Humans used to mostly live in villages. Clusters of families where the adults did work and the kids roamed and observed and played and learned work by being around it.

With specialization, mass scale production, and technological advances the arrangement changed. People lived in neighborhoods or cities that were often much larger, adults commuted to cities during the day vastly larger still, and kids were shipped off to huge age-segregated clusters, before smaller immediate families came back together for dinner in the evening.

The benefits of technological progress are astounding and I wouldn’t trade them. The benefits greatly outweighed the costs, which is why just about everyone who had the chance chose it. But shifting living arrangements were (often) one item on the cost side of the ledger. It was sometimes necessary, not necessarily optimal.

With increasing automation, software, robotics, and information access, the equation is changing again. Humans don’t need to cluster together en masse for economic production. That means one of the costs we had to pay to get the benefits of economic progress has been removed. Now there is choice. You can do the commute to cities and office buildings while kids commute to age segregated schools thing if you want. But you don’t have to.
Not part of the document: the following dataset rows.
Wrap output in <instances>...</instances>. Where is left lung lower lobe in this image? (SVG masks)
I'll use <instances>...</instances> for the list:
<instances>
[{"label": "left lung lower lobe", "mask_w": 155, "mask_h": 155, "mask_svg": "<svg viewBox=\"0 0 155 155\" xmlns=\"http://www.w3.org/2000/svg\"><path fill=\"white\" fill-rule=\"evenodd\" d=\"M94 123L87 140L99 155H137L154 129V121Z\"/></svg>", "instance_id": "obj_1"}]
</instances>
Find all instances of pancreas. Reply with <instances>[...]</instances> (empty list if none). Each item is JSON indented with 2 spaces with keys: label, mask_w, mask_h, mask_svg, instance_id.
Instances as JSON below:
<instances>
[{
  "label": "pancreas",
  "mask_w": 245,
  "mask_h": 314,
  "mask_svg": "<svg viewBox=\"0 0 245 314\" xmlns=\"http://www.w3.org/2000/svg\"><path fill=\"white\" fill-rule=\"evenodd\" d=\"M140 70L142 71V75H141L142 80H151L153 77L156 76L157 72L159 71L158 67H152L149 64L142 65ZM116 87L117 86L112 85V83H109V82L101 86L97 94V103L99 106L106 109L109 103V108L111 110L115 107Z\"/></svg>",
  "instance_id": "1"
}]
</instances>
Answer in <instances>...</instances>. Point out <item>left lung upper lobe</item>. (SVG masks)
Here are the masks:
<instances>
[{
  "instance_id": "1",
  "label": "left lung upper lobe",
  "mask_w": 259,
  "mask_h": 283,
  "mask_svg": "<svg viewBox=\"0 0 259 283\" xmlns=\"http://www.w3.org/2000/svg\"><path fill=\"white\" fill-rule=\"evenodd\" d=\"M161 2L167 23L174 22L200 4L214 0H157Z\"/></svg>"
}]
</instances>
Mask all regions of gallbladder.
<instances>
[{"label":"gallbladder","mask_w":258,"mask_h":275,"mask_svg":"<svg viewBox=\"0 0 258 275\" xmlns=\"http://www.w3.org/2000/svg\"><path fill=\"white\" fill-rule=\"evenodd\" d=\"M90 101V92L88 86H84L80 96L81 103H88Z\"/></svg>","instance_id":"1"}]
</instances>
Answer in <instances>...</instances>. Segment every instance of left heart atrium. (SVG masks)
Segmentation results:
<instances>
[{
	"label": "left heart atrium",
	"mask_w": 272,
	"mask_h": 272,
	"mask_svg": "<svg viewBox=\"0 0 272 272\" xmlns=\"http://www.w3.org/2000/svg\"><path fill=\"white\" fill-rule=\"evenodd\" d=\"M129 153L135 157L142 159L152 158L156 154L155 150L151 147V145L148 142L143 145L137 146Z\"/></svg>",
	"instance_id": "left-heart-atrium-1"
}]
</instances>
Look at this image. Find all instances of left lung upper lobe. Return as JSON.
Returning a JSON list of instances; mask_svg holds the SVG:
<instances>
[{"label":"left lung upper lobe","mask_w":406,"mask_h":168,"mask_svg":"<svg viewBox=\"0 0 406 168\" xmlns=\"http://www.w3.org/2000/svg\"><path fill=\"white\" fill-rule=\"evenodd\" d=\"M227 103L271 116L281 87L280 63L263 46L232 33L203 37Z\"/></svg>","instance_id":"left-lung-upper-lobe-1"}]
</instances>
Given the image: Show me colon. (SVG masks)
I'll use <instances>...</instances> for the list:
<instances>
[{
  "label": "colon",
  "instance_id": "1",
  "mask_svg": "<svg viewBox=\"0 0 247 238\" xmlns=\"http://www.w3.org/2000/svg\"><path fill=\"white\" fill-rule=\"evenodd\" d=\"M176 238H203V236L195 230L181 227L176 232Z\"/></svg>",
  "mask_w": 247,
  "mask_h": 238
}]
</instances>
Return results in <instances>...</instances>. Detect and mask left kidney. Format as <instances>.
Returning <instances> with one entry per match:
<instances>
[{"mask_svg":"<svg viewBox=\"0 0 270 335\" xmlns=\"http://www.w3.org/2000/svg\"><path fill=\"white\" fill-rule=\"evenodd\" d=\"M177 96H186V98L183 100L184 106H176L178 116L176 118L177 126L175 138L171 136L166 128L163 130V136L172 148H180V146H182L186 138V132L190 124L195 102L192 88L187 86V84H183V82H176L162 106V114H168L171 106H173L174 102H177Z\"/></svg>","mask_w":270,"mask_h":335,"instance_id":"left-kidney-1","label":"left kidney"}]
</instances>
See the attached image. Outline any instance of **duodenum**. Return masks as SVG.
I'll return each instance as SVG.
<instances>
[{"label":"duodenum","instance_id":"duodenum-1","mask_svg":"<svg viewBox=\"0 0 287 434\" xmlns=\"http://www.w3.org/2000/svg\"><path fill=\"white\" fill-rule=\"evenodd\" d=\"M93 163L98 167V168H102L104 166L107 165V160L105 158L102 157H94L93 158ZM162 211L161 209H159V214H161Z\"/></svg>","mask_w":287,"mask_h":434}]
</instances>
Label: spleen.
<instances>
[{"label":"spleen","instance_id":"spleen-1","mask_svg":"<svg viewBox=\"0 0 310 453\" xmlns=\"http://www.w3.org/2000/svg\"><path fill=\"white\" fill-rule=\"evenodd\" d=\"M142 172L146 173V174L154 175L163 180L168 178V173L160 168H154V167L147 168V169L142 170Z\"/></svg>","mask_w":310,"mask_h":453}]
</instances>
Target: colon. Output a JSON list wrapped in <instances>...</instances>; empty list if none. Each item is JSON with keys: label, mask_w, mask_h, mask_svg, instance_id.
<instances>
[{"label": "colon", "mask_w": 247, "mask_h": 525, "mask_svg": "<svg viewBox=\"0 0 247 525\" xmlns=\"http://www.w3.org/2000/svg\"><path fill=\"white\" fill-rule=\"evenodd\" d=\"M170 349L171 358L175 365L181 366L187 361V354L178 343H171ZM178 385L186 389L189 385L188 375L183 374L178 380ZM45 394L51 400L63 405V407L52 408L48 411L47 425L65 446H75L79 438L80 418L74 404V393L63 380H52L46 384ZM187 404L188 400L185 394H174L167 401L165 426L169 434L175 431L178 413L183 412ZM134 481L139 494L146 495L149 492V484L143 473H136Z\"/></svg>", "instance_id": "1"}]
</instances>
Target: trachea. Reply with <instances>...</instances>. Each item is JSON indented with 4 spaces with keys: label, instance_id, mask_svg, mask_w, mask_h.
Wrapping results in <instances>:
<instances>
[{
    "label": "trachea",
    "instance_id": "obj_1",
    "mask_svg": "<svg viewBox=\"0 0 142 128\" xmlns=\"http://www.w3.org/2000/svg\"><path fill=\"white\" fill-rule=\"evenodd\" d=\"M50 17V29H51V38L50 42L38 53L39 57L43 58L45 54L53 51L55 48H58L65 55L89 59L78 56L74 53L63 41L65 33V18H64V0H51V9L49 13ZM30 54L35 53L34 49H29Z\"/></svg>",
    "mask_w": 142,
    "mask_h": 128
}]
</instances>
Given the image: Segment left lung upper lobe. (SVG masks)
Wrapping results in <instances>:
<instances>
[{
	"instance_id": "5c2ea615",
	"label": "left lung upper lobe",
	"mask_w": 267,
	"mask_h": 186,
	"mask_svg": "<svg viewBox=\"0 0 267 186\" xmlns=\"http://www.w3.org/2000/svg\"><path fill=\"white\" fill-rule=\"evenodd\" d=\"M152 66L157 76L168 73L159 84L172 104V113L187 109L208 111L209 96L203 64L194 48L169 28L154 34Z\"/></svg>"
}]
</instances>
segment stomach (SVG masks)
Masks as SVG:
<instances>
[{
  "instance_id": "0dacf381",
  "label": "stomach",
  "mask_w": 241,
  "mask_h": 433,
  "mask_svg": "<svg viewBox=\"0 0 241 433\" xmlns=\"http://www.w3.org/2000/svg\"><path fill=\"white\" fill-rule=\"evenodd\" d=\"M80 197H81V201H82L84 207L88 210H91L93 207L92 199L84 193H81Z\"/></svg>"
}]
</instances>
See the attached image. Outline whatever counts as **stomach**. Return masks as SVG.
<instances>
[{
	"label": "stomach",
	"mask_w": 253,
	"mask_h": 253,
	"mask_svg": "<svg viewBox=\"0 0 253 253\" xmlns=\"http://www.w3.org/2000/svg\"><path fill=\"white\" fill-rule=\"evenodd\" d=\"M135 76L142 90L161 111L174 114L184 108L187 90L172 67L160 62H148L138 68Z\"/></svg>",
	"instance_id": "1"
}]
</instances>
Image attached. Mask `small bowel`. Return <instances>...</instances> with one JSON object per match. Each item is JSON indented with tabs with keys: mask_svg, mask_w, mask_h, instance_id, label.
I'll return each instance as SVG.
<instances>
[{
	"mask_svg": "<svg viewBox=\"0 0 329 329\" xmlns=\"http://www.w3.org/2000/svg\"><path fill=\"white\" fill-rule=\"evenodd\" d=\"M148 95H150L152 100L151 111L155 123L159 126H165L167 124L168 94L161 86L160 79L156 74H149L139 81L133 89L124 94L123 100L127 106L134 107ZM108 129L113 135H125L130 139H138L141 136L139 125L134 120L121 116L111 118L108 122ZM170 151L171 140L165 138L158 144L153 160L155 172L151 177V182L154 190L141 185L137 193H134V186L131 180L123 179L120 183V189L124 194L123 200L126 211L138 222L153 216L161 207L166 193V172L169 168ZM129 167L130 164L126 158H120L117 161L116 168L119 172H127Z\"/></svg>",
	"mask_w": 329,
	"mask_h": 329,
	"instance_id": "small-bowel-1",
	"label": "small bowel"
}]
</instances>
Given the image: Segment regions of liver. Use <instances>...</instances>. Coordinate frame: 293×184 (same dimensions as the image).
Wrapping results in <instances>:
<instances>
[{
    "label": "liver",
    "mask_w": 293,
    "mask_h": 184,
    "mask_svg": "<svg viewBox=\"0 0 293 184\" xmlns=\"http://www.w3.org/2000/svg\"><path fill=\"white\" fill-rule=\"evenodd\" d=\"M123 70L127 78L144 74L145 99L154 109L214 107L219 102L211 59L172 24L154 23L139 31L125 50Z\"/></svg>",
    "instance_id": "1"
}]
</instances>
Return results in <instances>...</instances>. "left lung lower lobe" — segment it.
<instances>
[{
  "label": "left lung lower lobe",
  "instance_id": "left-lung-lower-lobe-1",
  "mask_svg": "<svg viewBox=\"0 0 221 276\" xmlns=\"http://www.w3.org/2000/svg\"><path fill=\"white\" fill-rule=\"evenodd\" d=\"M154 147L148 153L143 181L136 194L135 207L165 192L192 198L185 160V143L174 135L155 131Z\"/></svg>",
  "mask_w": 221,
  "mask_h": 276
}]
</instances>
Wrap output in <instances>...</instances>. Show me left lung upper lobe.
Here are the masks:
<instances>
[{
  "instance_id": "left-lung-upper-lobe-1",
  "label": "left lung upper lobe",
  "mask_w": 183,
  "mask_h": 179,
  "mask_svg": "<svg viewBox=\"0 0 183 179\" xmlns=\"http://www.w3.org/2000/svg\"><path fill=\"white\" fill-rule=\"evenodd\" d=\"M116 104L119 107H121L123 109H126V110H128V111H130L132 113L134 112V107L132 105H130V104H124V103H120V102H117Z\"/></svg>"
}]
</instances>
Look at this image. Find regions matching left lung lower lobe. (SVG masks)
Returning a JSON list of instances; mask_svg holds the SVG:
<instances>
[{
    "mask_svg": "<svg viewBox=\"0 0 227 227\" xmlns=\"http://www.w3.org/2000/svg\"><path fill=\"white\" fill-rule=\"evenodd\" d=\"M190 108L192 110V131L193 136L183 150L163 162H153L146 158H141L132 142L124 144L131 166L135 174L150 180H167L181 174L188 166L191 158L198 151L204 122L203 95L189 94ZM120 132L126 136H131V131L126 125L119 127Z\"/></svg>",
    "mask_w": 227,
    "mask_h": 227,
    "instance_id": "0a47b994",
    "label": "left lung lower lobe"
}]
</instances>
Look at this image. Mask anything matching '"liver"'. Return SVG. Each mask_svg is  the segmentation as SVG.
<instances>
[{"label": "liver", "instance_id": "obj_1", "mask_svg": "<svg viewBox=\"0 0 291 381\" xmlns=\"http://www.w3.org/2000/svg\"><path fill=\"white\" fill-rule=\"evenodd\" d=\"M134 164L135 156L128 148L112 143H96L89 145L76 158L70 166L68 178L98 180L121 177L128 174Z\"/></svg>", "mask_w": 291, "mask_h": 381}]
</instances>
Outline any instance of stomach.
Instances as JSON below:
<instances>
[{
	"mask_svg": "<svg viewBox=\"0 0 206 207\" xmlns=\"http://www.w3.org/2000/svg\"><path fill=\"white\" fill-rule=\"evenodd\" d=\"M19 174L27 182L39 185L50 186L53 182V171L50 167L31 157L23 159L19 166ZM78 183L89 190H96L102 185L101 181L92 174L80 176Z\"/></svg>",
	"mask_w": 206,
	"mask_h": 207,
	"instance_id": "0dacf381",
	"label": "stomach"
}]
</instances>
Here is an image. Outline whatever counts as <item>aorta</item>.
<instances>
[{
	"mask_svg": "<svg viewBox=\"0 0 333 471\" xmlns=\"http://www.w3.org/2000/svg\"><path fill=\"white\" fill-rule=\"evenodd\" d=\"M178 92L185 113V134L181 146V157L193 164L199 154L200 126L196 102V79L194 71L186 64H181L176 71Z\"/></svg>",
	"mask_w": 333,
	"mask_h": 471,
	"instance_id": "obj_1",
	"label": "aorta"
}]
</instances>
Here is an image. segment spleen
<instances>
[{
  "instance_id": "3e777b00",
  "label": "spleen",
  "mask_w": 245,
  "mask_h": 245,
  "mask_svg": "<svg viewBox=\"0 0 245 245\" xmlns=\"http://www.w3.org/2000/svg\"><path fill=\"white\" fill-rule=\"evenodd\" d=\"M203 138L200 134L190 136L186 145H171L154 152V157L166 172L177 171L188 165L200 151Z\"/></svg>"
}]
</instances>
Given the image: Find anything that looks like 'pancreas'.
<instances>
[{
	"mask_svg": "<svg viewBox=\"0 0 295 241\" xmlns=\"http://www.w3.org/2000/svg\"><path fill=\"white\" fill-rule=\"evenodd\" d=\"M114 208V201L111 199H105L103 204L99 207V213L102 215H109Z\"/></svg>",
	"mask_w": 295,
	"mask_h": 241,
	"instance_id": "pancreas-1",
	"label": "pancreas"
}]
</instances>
This is a pretty new choice. And so far, only a handful of early adopters see an seize it. People can now live where they want with who they want with kids and adults alike doing their work and play near the home. Most people still do not realize this is an option. They are wedded to the status quo by inertia, not necessity.

Recent voluntary and forced quarantines are waking some people up to this possibility. More people than realized can work from anywhere. People also realize how they might want to change their living arrangements if they were to continue this more flexible, work and learn from home arrangement. For example, you might want to choose your neighbors more deliberately if you’re spending more time in a village-like setting. If you and your kids social life and work life and learning will be more local, spontaneous, and collaborative, you might change the kind of natural environment you’re in. Climate, house type, access to outdoors, etc.

I wouldn’t be surprised to see a slow steady uptick in deliberate village-like communities. Clusters of families with some shared interest, ideology, religion, or profession who have adults who can work from anywhere on flexible hours and kids roaming around learning through mixed-age play and imitation.

It’s possible the reason few people do this now is that few prefer it. It’s also possible the reason few do it now is because they’ve been conditioned for several generations into the assumption that it’s not on the table. More short-term experiments in this type of arrangement could inspire more to do it.